2. The layout of the INSERT statements. My first thought was that there was a copy/paste error, because I saw three INSERT VALUES statements and there were answer options that mentioned four rows returned. I had to look very careful to see the trick. Using either six INSERT statements or one single INSERT statement would have been a lot clearer and would have allowed me to focus on the actual subject being tested.
I did not get it. as i am new. please let me know why dis has happned and which rows would be displayed for each?
i also went thru the msdn link but din get much understanding.
I hope you don't mind if I answer this?
There are two possibly confusing issues in this question. One is about precision of datetime2 values, the other about interpretation of the BETWEEN.
Let's look at the precision first. The following datetime values are inserted in both tables:
1. June 30, 23:59:59.9999999
2. July 30, 15:32:00.0000000
3. July 30, 23:59:59.9999999
4. July 31, 0:00:00.0000000
5. July 31, 23:59:59.9999999
6. August 1, 0:00:00.0000000
Table D7 has the OrderDate column defined as datetime2(7), which means 7 positions of fractional seconds are retained (this is also the default for datetime2, if I recall correctly). All values given use 7 fractional positions, so all values are stored as given.
Table D4 however has OrderDate defined as datetime2(4). Only 4 fractional positions are retained, so the values given are rounded (rounding instead of truncating is a design choice that is probably documented somewhere in BOL - I'm just too lazy to hunt down a link now). So values 1, 3, and 5 are rounded up to respectively July 1st, 0:00:00; July 31st, 0:00:00; and August 1st, 0:00:00.
The queries used include WHERE OrderDate BETWEEN '20110701' AND '20110731'. A human reader would interpret this as the entire month of July, 2011 (**). But SQL Server is not a human reader. In SQL Server, a date without time portion is assumed to be 0:00:00 of that date. And BETWEEN means that the boundary values are included, so this WHERE clause is synonym to WHERE OrderDate >= '20110701 0:00:00' AND OrderDate <= '20110731 0:00:00' (with the appropriate number of zeroes for fractional seconds). Or in human people languages, all orders placed at any time on dates from July 1st up to and including July 30, plus orders placed at the very first microsecond (or millisecond for the T4 table) of July 31.

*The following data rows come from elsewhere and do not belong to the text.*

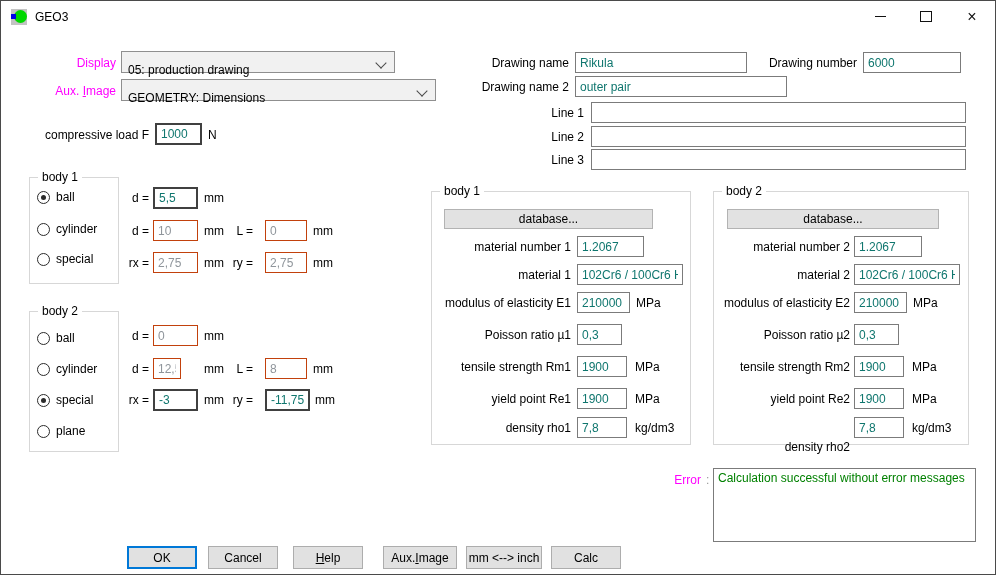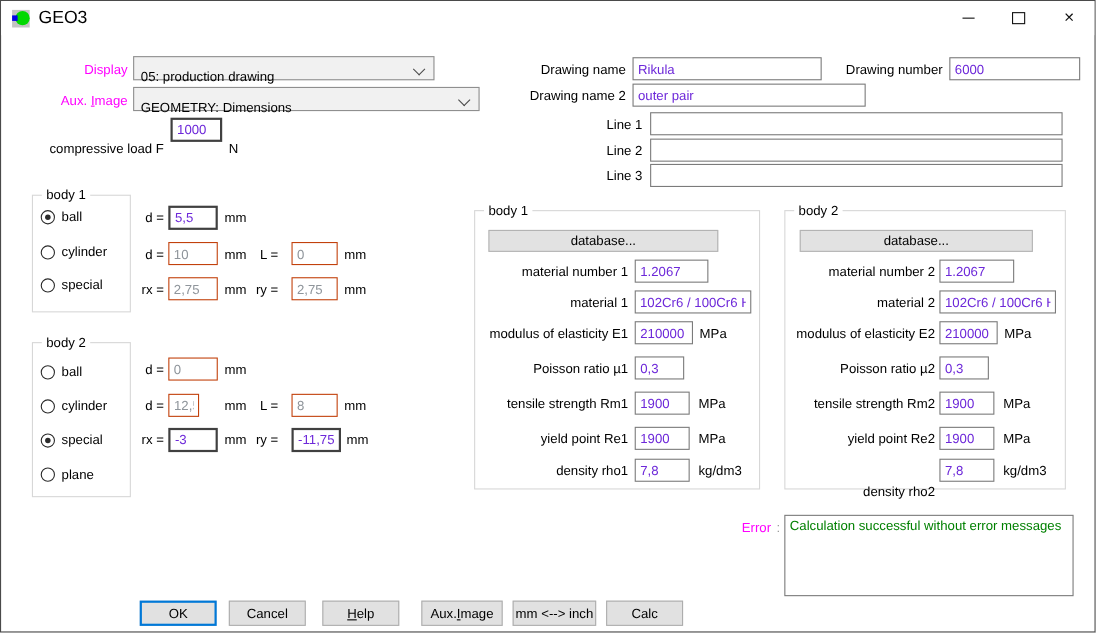--- a/index.html
+++ b/index.html
@@ -10,7 +10,7 @@
   .app-icon{width:16px;height:16px;background:#c3c3c3;position:relative;margin:0 8px 0 10px;flex:0 0 auto;}
   .app-icon .green{position:absolute;right:0;top:1px;width:13px;height:13px;background:#00d800;border-radius:50%;}
   .app-icon .blue{position:absolute;left:0;top:5px;width:5px;height:5px;background:#0000e8;}
-  .title-text{font-size:16px;}
+  .title-text{font-size:12px;}
   .tb-spacer{flex:1;}
   .tb-btn{width:46px;height:31px;display:flex;align-items:center;justify-content:center;cursor:default;}
   .min-glyph{display:block;width:11px;border-top:1px solid #111;}

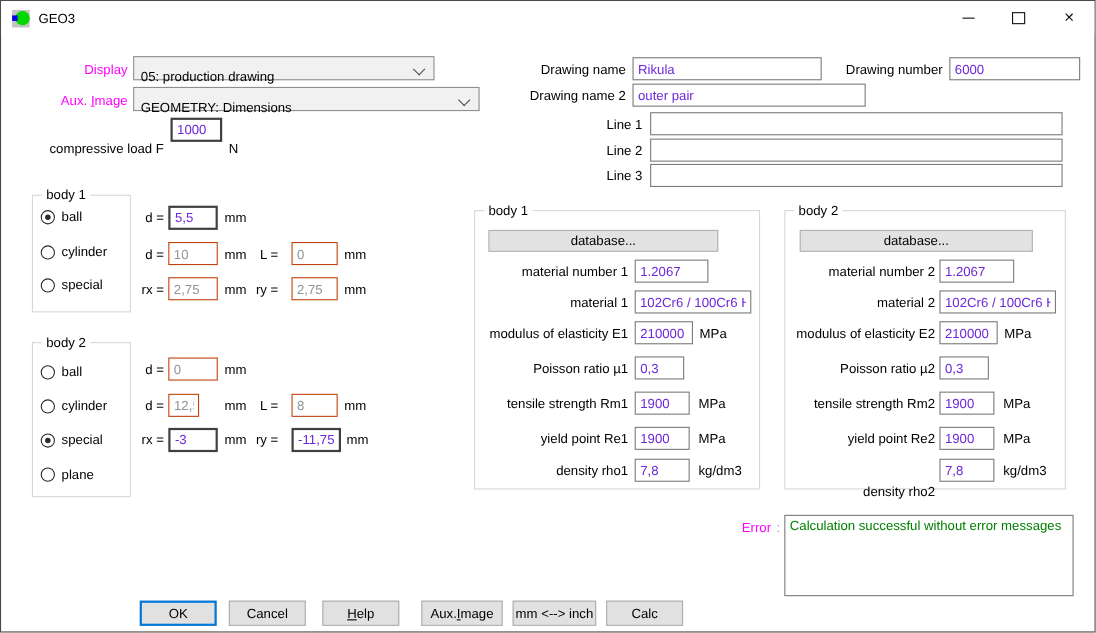--- a/index.html
+++ b/index.html
@@ -22,7 +22,7 @@
   .magenta{color:#ff00ff;}
   .u{text-decoration:underline;}
   .tb{position:absolute;box-sizing:border-box;height:21px;border:1px solid #7b7b7b;background:#fff;
-      font-family:"Liberation Sans",sans-serif;font-size:12px;color:#6d28d9;padding:1px 4px;outline:none;}
+      font-family:"Liberation Sans",sans-serif;font-size:12px;color:#0f766e;padding:1px 4px;outline:none;}
   .tb.dark{border:2px solid #404040;height:22px;}
   .tb.dis{border:1px solid #c2410c;color:#8f959b;background:#fff;}
   .combo{position:absolute;box-sizing:border-box;height:22px;background:#f1f1f1;border:1px solid #8f8f8f;

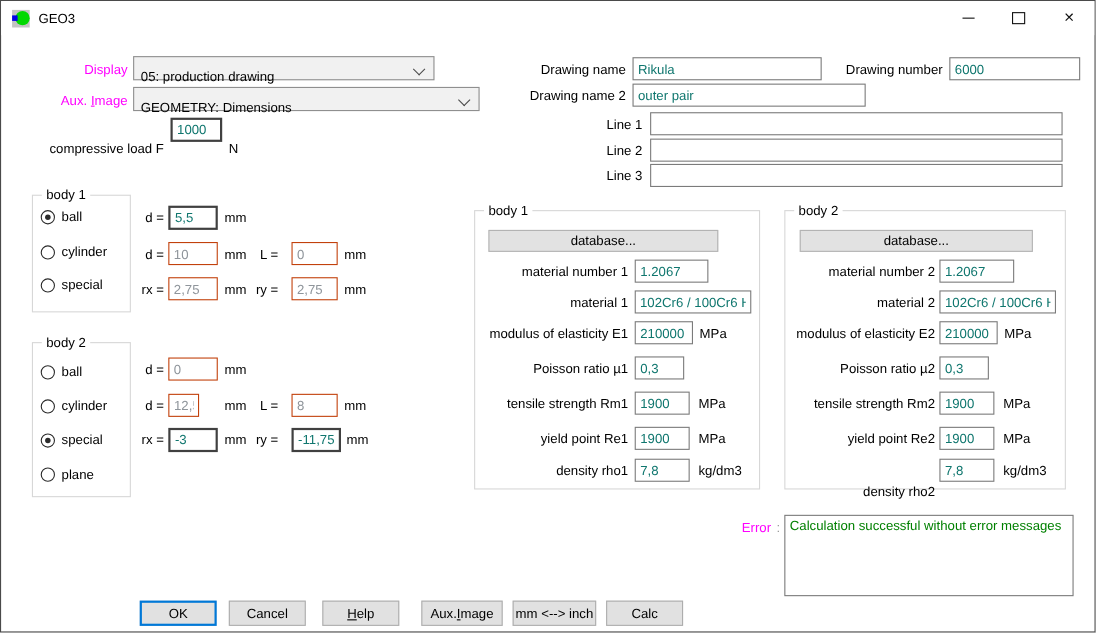--- a/index.html
+++ b/index.html
@@ -87,7 +87,7 @@
   <div class="lbl right" style="left:420px;top:55px;width:148px">Drawing name</div>
   <input class="tb" style="left: 574px; top: 51px; width: 172px;" value="Rikula">
   <div class="lbl right" style="left:700px;top:55px;width:156px">Drawing number</div>
-  <input class="tb" style="left: 862px; top: 51px; width: 119px;" value="6000">
+  <input class="tb" style="left: 862px; top: 51px; width: 98px;" value="6000">
   <div class="lbl right" style="left:420px;top:79px;width:148px">Drawing name 2</div>
   <input class="tb" style="left: 574px; top: 75px; width: 212px;" value="outer pair">
   <div class="lbl right" style="left:480px;top:105px;width:103px">Line 1</div>

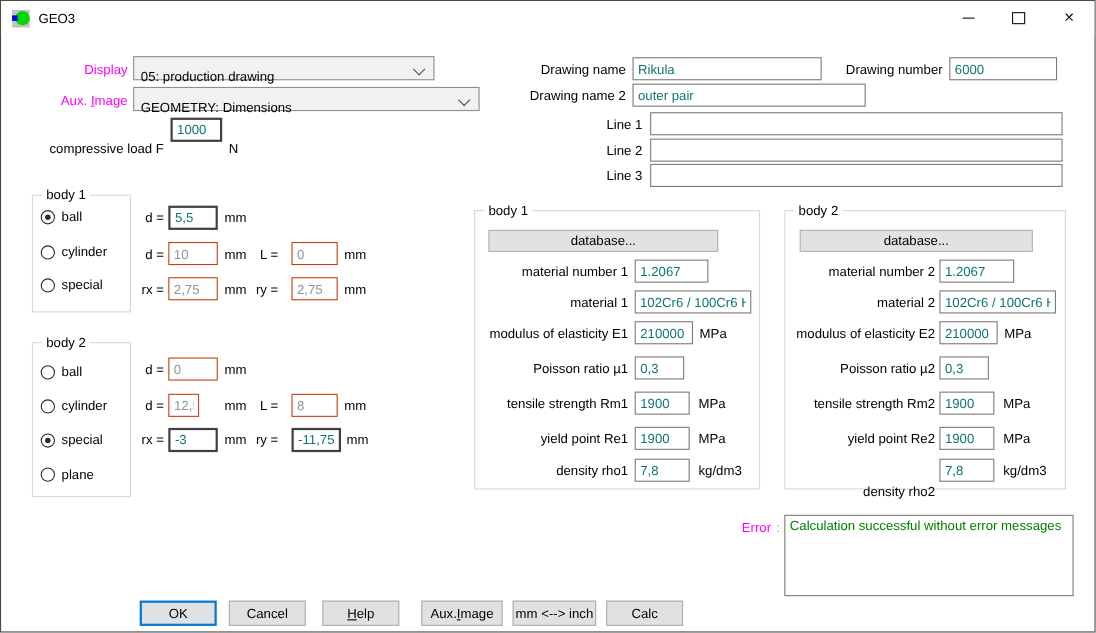--- a/index.html
+++ b/index.html
@@ -81,7 +81,7 @@
   </div>
 
   <div class="lbl right" style="left:20px;top:127px;width:128px">compressive load F</div>
-  <input class="tb dark" style="left: 154px; top: 106px; width: 47px;" value="1000">
+  <input class="tb dark" style="left: 154px; top: 122px; width: 47px;" value="1000">
   <div class="lbl" style="left:207px;top:127px">N</div>
 
   <div class="lbl right" style="left:420px;top:55px;width:148px">Drawing name</div>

For the D7 table, rows 2, 3, and 4 match this. Row 1 is before 20110701 0:00:00; row 5 and later are after 20110731 0:00:00.
For the D4 table, rows 1, 2, 3, and 4 match. Row 1 now is included, because the time is rounded up to fall in the interval; rows 2, 4 and 6 are not affected by the rounding; and row 3 is rounded up from just before the end of the interval to exactly the end of the interval (so it is still included). Row 5 is rounded up as well, but it already was a day (minus a fraction of a second) late, so that doesn't affect the results.
(**) Since getting all data for a specific month is a common requirement that is very often coded wrong, here is the only truly safe way to find all orders that are placed inthe month of July 31 (regardless of time):
WHERE OrderDate >= '20110701' AND OrderDate < '20110801'
You can use BETWEEN, but it is awkward because you have to specify the upper limit of the period with the exact right number of fractional seconds, depending on data type used, and it's dangeroud because you have to remember change it when the data type is ever changed. You can also use date functions such as MONTH or date conversion functions, but that would severly reduce the usefulness of any index on the datatime column.